I’m probably missing something here, after searching I couldn’t find an answer.
I’ve explored quite a few Python projects and one thing I keep noticing is the fact that the majority of them continue to use the %
operator for formatting strings rather than the newer, recommended .format()
method. Is there a reason for this? it seems like a trivial change, unless I’m missing something entirely.
For example:
# count how many times the % operator technique is used
find . -name "*.py" -exec grep -HE ""[^"]+"s%sw+|'[^']+'s%sw+" {} ; | wc -l
# and the same for format()
find . -name "*.py" -exec grep -HE "w+.format(" {} ; | wc -l
# Results:
#
# % operator format()
# iPython 670 63
# Django 977 8
# Tornado 91 0
# requests 25 1
No real reason for this question, just curious.
Cheers guys!
2
Three extremely strong inclinations come together to produce this effect:
- Comfort: “I know how to do this the old way, learning the new way would be more effort.”
- effort/effect trade-off: “Is the old method gone? Is it even deprecated? No? Then there is no business case whatsoever for changing this. Create new code instead.”
- Safety: “Are you sure the proposed new way of doing things is exactly equivalent? No? Then better leave the old code as it is – you might introduce defects.”
All three are, in fact, quite sensible (the first one least so, since continual learning is what information workers should thrive on).
(Edit: As pointed out below there is a fourth point: not knowing that the new method even exists! This is less sensible, but might actually be the most common one.)
5
In addition to the other reasons, I would add backward compatibility and consistency. Often you need to write scripts that can run on other people’s computers, who are be unwilling or unable to upgrade to the latest and greatest Python. So you write to the lowest common denominator. By the time enough of your users have upgraded to a sufficiently recent version of Python you have probably forgotten which features appeared in which version of Python. Unless they are exceptionally valuable features, it may well not be worth the time to research, consider and decide whether it’s now safe to use each feature.

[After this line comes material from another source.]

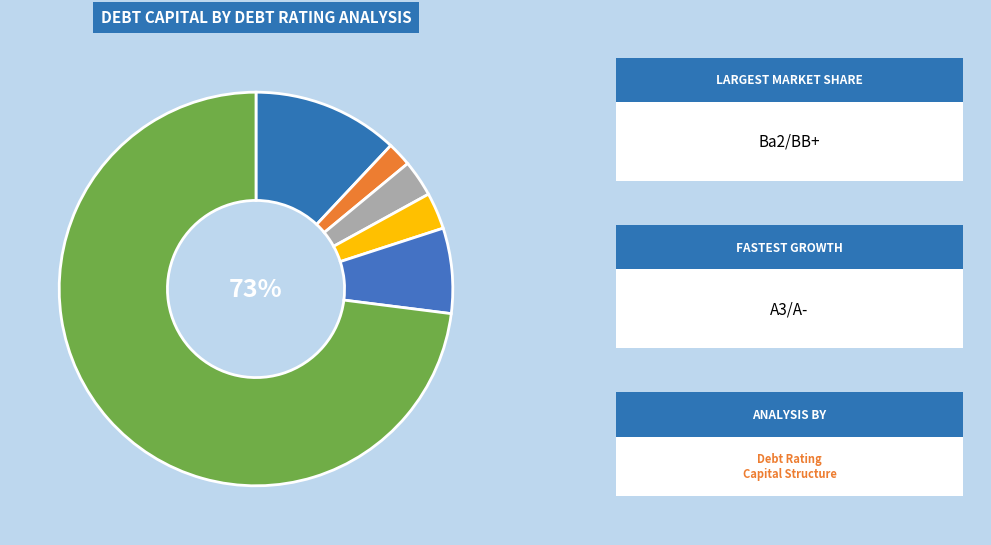

Between Aaa/AAA and C2/C, which is larger?

C2/C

The format method method is a nice API to use in new code, but the case for introducing it to a code-base that already uses % extensively is not so strong.
When developing software for your own use, it’s often to your benefit to use newer versions of your libraries and development tools. However, the projects you’re looking at are libraries and development tools meant to be shared with the community. In these cases, you want to be conservative in the features you require in order to get the broadest installed base & get the most people involved in the project.
The format()
method wasn’t added until the release of Python 3.0/2.6 in 2008. That seems like a long time ago but keep in mind that people seldom use the first release of software. Let’s put this in context of when it became available in two of the more ‘serious’ Linux distros. RHEL 5.x still uses Python 2.4 and is supported until 2017 – 6.x has Python 2.6 but that wasn’t released until 2010. In the Debian camp they didn’t have Python 2.6 until the 6.x series which became stable in 2011.
So, while it might make sense, if you were starting a project like Django (originally released in 2005) today, to standardize on the new method, there’s very little value in going back and changing all 1000 occurrences of the old method without it having been formally deprecated. It makes work, creates the possibility of introducing bugs & needlessly increases the system requirements.
Addition to @KilianFoth’s answer; porting a big project to an upper software version have too much work to do. And changing an un-deprecated usage have the least importance in the upgrade process.
Probably they are using new format in totally re-written parts and do not change the existing usage on the rest.